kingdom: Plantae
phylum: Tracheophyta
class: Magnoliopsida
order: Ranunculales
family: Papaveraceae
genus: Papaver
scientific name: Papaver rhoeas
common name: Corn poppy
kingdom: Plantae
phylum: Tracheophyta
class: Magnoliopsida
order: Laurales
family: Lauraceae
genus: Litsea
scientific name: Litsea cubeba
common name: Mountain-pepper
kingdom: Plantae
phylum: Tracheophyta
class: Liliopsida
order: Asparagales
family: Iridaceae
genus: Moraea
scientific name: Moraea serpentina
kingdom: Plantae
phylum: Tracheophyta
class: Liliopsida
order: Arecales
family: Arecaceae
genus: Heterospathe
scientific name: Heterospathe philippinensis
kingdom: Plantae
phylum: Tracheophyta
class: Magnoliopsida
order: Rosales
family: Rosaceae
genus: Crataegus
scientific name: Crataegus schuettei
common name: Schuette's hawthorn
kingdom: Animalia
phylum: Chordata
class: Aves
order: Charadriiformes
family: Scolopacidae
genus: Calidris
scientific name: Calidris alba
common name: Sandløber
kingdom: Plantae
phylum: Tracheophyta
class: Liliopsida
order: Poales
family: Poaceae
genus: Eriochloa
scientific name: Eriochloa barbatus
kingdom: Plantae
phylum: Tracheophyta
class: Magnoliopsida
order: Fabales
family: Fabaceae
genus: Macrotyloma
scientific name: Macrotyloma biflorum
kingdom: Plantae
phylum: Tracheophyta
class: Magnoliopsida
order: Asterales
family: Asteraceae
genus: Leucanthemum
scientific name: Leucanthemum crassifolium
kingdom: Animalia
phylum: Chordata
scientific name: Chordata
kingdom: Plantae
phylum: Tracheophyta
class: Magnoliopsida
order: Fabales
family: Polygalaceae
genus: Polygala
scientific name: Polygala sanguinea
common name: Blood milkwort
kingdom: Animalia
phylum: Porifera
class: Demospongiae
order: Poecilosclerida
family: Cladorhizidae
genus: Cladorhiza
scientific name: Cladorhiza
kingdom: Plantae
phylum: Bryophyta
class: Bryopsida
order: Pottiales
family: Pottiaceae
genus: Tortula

━━━

→ **Twoje zadanie**
Przepisz bez zmian wiersze materiału od wiersza z „scientific name: Heterospathe philippinensis” do wiersza z „common name: Sandløber”. Oba te wiersze także mają się znaleźć w odpowiedzi.

→ **Pełna odpowiedź**
scientific name: Heterospathe philippinensis
kingdom: Plantae
phylum: Tracheophyta
class: Magnoliopsida
order: Rosales
family: Rosaceae
genus: Crataegus
scientific name: Crataegus schuettei
common name: Schuette's hawthorn
kingdom: Animalia
phylum: Chordata
class: Aves
order: Charadriiformes
family: Scolopacidae
genus: Calidris
scientific name: Calidris alba
common name: Sandløber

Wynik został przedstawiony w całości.